Jan. 9 is National Law Enforcement Appreciation Day
FRANKFORT, Ky. (Jan. 9, 2021) – Today, on the sixth anniversary of National Law Enforcement Appreciation Day, Governor Andy Beshear and the Department of Criminal Justice Training (DOCJT) reiterated their gratitude for the officers who daily make the commitment to honor, integrity, sacrifice and professionalism.
The Governor said that whether the 8,000 men and women in Kentucky’s ranks don blue, gray, brown or green, they put on a uniform each day to patrol our neighborhoods with the mission of serving and protecting their fellow citizens. He said the loss this week of a U.S. Capitol Police officer in the line of duty is a stark reminder of the risks our officers face every day in service to their communities and our country.

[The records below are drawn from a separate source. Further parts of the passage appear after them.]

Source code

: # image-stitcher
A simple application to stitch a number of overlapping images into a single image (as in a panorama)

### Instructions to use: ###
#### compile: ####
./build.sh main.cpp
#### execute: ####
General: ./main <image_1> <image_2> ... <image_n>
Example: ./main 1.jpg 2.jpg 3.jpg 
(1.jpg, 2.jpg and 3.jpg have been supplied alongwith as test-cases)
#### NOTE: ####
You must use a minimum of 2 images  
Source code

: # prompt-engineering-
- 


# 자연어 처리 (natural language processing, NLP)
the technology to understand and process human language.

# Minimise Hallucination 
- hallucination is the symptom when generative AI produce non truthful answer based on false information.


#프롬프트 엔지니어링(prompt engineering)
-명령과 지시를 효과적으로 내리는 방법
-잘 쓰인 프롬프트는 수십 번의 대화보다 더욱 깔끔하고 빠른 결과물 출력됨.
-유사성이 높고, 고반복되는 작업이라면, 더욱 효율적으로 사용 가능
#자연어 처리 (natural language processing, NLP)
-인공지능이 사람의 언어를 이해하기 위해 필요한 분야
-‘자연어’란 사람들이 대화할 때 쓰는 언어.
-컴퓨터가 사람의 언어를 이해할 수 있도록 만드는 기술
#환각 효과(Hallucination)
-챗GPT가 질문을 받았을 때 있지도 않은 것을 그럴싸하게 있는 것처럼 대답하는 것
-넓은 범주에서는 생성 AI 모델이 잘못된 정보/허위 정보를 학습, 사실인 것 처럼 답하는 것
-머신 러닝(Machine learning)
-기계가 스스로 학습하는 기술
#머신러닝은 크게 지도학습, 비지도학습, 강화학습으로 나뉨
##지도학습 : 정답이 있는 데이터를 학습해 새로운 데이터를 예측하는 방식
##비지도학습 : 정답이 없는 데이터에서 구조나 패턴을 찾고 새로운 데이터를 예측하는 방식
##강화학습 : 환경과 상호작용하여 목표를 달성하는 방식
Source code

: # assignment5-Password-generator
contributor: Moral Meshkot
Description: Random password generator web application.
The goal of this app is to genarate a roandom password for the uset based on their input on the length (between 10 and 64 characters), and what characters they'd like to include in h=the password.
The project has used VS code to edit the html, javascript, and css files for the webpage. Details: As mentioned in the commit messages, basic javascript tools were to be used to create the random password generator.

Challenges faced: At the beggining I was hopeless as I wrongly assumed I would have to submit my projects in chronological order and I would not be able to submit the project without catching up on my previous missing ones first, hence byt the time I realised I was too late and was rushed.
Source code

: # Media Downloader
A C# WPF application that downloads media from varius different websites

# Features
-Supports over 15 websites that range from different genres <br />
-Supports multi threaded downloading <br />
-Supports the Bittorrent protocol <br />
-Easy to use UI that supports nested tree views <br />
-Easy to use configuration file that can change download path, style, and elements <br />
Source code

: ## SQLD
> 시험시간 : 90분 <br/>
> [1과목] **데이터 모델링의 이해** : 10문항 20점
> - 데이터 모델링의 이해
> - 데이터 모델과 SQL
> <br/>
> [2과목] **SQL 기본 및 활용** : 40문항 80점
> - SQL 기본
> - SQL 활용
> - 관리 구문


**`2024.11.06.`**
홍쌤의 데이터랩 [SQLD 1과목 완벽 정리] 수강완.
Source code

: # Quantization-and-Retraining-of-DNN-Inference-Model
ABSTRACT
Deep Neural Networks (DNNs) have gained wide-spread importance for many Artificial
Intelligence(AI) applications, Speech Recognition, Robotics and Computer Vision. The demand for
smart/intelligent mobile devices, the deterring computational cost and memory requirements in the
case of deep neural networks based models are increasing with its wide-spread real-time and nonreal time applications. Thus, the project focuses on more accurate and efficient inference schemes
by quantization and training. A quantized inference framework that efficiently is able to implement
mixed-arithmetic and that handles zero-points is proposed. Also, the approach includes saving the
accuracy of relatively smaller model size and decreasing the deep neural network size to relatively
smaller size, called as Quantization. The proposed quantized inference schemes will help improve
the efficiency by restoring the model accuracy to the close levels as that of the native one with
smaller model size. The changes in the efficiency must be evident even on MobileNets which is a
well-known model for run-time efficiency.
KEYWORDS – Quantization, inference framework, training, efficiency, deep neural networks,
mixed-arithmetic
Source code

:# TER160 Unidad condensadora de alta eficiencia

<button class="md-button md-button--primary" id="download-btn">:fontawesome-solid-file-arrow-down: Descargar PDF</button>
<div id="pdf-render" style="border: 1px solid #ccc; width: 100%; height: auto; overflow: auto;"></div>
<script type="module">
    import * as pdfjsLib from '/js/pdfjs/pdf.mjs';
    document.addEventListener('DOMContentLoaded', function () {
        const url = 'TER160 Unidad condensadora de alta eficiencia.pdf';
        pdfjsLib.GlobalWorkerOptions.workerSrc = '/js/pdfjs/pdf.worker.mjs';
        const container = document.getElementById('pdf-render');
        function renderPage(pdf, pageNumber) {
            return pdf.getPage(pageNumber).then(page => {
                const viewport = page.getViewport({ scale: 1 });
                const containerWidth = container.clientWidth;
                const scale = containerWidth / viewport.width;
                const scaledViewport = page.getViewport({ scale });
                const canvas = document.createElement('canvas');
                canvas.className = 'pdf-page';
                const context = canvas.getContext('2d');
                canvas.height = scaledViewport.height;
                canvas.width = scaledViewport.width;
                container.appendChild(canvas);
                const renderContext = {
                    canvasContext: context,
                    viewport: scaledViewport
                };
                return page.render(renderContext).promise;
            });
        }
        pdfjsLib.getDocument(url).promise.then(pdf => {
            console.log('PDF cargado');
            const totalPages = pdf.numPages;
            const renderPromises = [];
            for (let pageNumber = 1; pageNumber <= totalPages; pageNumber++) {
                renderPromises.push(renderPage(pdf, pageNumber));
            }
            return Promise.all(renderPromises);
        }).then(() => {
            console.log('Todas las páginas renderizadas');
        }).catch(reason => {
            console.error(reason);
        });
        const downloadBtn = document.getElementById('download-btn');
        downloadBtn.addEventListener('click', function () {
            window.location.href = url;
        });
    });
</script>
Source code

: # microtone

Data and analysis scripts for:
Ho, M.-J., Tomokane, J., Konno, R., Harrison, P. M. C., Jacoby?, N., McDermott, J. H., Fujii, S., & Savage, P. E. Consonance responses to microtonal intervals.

“They have chosen a profession of service in order to help make our commonwealth and our nation more secure,” said Gov. Beshear. “Today, we thank them for their service.”
National Law Enforcement Appreciation Day was established by the Concerns of Police Survivors (COPS) organization in 2015 to recognize officer service. COPS encourages communities to show their support to officers by wearing blue, shining blue lights at home, making cards for hometown law enforcement agencies, taking treats to officers and thanking law enforcement you might encounter.
“Today, we show appreciation for our brave and courageous law enforcement men and women,” said Justice Mary C. Noble, secretary of the Justice and Public Safety Cabinet. “These men and women accepted the call to serve others day in and day out and I am proud to work with each of you and to support our united efforts to keep our citizens and our commonwealth safe.”
Our state is proud to offer some of the most exceptional law enforcement training in the nation. Newly hired peace officers in Kentucky are required to complete basic training to comply with the state’s Peace Officer Professional Standards Act of 1998. Recruits undergo 824 hours of recruit-level instruction over 20 weeks at the Kentucky Department of Criminal Justice Training, or at their agencies’ independent training academy. In addition, all officers and deputies are state-mandated to complete 40-hours of in-service training annually.
“While we honor you on this day of celebration, we are indebted to you every day for the work you do,” said Nicolai Jilek, commissioner of DOCJT. “Law enforcement is not an easy job. I commend you for upholding your oath and pray daily for your continued safety.”
DOCJT provides basic training for city and county police officers, sheriffs’ deputies, university police, and airport police throughout the state, only excluding Louisville Metro Police Department, Lexington Police Department, Bowling Green Police Department and the Kentucky State Police, which each have independent academies.